A Roma l’espressione Porta Portese non ha significato univoco. Può trattarsi della grande porta incompiuta da cui ha inizio la via Portuense, che conduce al Porto, oppure richiama la rivista disponibile in forma cartacea e online in cui gratuitamente è possibile pubblicare ogni sorta di annuncio ed inserzione. Roma, come ogni città grande che si rispetti, ha il suo mercato delle pulci ed anche più di uno come Parigi, Amsterdam, Vienna per citarne solo alcuni. A Roma il grande mercato di Porta Portese è una realtà che appartiene ad ogni cittadino romano, ma in cui vengono accolti ed ospitati italiani e stranieri di ogni provenienza.

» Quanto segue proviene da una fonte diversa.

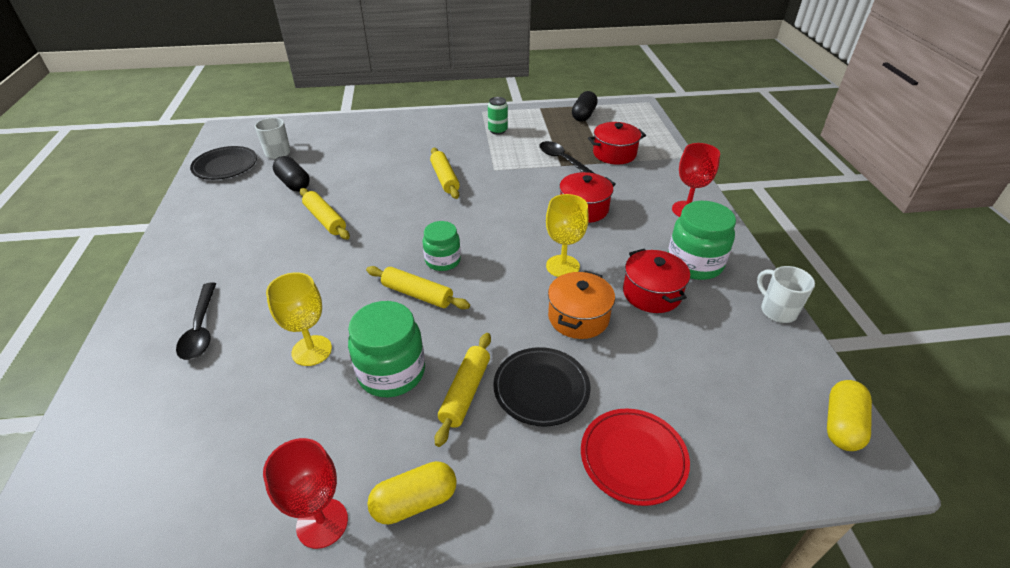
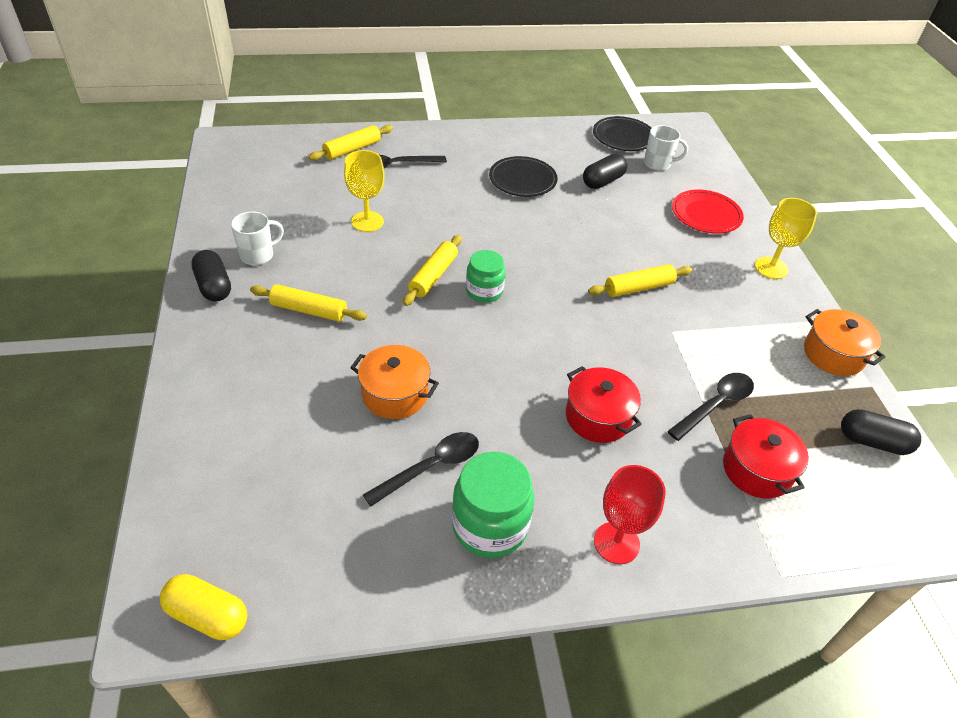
camera: 85 degrees right, 5 degrees up
(322, 523) = (211, 245): red goblet -> none
(325, 219) = (544, 208): yellow rolling pin -> yellow rolling pin (352, 149)
(391, 372) = (337, 266): green jar -> none
(415, 502) = (214, 286): yellow capsule -> black capsule
(497, 130) = (776, 336): green can -> none
(514, 115) = (833, 354): none -> orange pot
(541, 389) = (304, 359): black plate -> black plate (522, 180)
(562, 266) = (479, 387): yellow goblet -> yellow goblet (771, 268)
(633, 458) = (216, 417): red plate -> red plate (706, 215)
(652, 293) = (431, 467): red pot -> black spoon
(777, 311) = (395, 605): white mug -> white mug (258, 255)

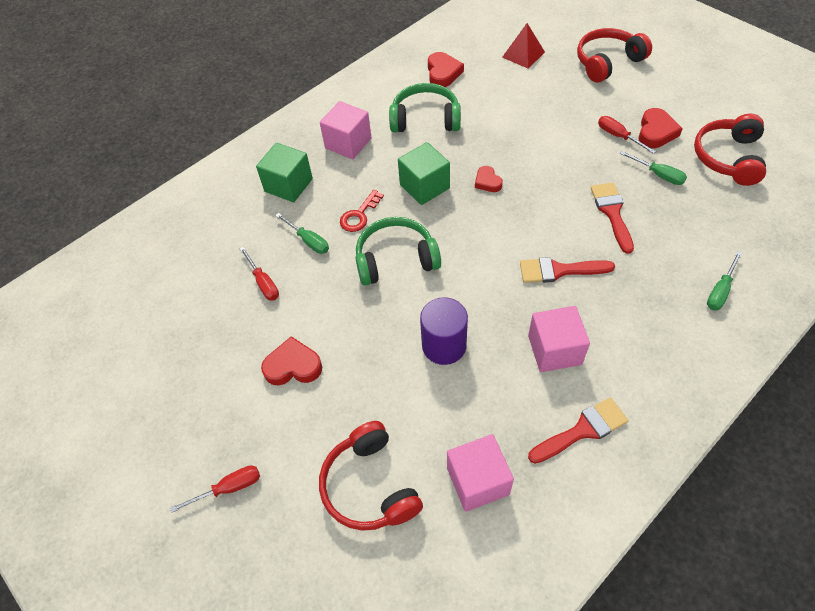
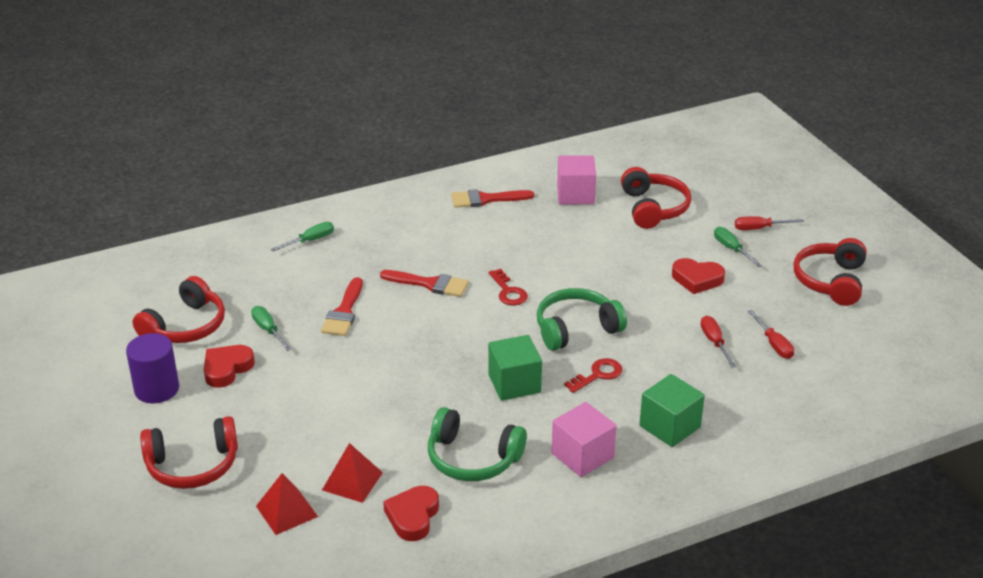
camera: 165 degrees left, 20 degrees down
(145, 412) = (830, 281): none -> red headphones
(308, 241) = (660, 366): green screwdriver -> green screwdriver (731, 249)
(396, 259) = (576, 329): green headphones -> green headphones turned 150 degrees clockwise
(444, 345) = (562, 262): purple cylinder -> purple cylinder (157, 389)
(479, 285) = (508, 291): none -> red key
(487, 182) = (444, 370): red heart -> none
(496, 82) = (352, 481): none -> red pyramid
(554, 350) = (474, 240): pink cube -> none
(618, 136) = (269, 375): red screwdriver -> red screwdriver (774, 344)

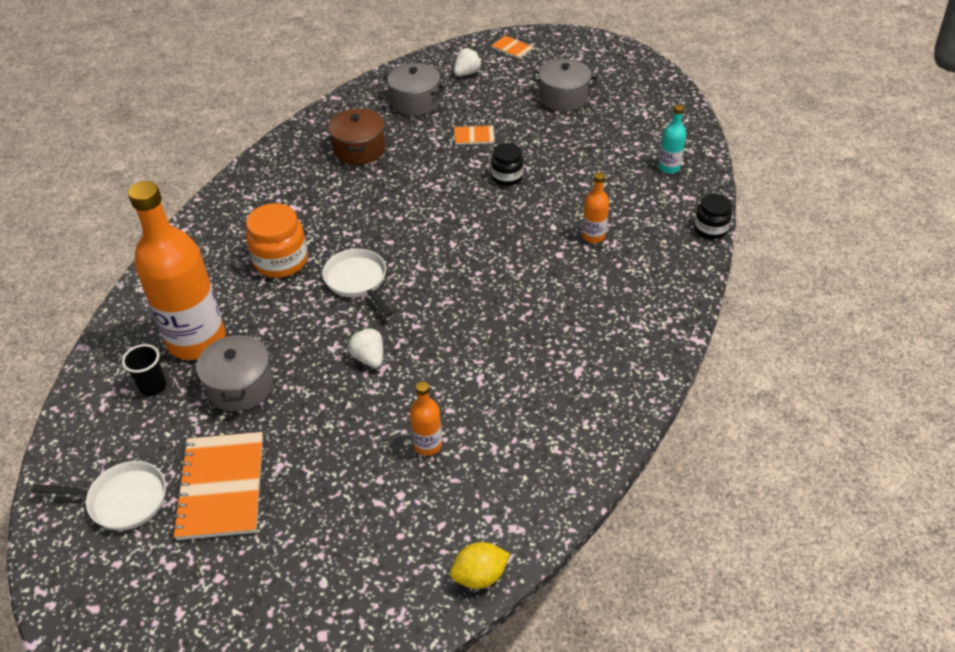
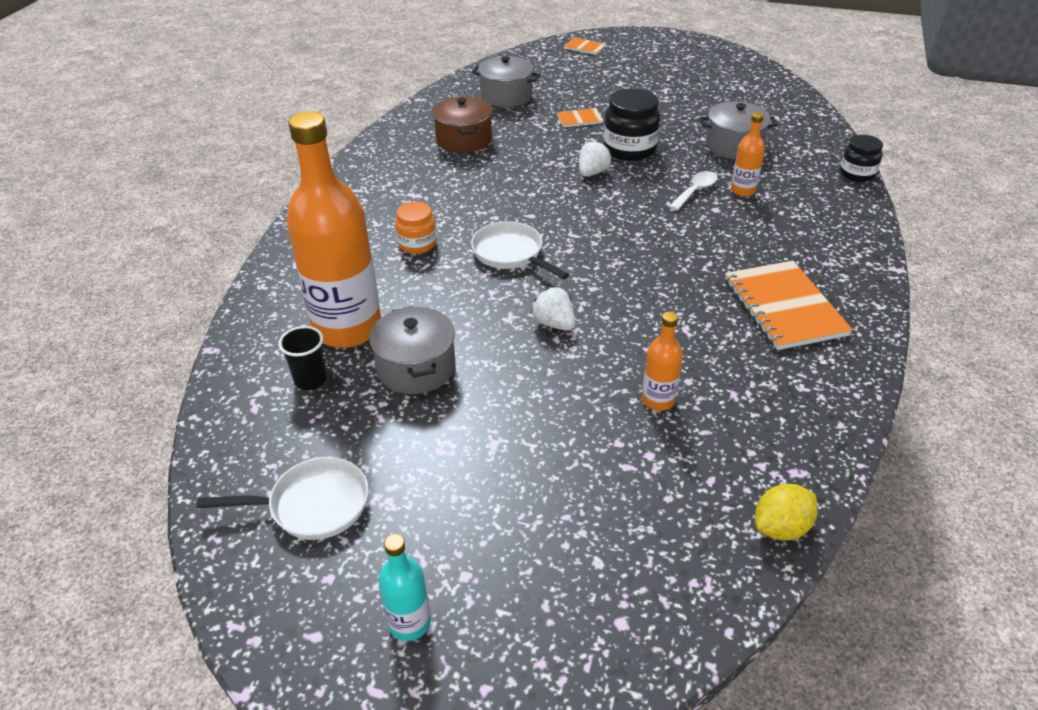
camera: 10 degrees left, 5 degrees down
(221, 487) = (432, 474): orange notebook -> orange notebook (784, 307)
(281, 261) = (417, 244): orange jar -> orange jar, size x0.63
(467, 73) = (548, 70): white strawberry -> white strawberry (592, 173)
(507, 177) = (629, 149): black jar -> black jar, size x1.59
(549, 231) = (695, 191): none -> white spoon
(563, 98) = (655, 82): grey pot -> grey pot (733, 146)
(669, 167) = (788, 128): turquoise bottle -> turquoise bottle (409, 623)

E’ di tutti perché il mattino della domenica, unico giorno di apertura, ognuno, fatte le proprie personali previsioni meteo, può decidere di recarvisi e trascorrere qualche ora in compagnia di una miriade di persone. Gli sguardi vividi di chi si aggira posseggono la serenità di chi è convinto che certamente troverà ciò che gli occorre ad un prezzo impensabile all’esterno di questa oasi economica.
Tra le molte le ragioni che rendono piacevole unirsi alla moltitudine di persone che vi si recano anche con relativa regolarità sono da segnalare la varietà delle proposte, il ritrovare il piacere di sentirsi in grado di acquistare quanto all’esterno è impossibile concepire, la disinvoltura del rapporto che si instaura con il vicino di acquisti, con cui ci si consulta per stabilire se la misura di un capo di abbigliamento sia la più adatta, la collaborazione del venditore che, in modo assai informale, partecipa al dialogo estemporaneo e passeggero ma rilassante e rigenerante per chi, la maggioranza, vive un’esistenza necessariamente formale in cui ognuno è tenuto ad adeguarsi ad una dimensione preordinata.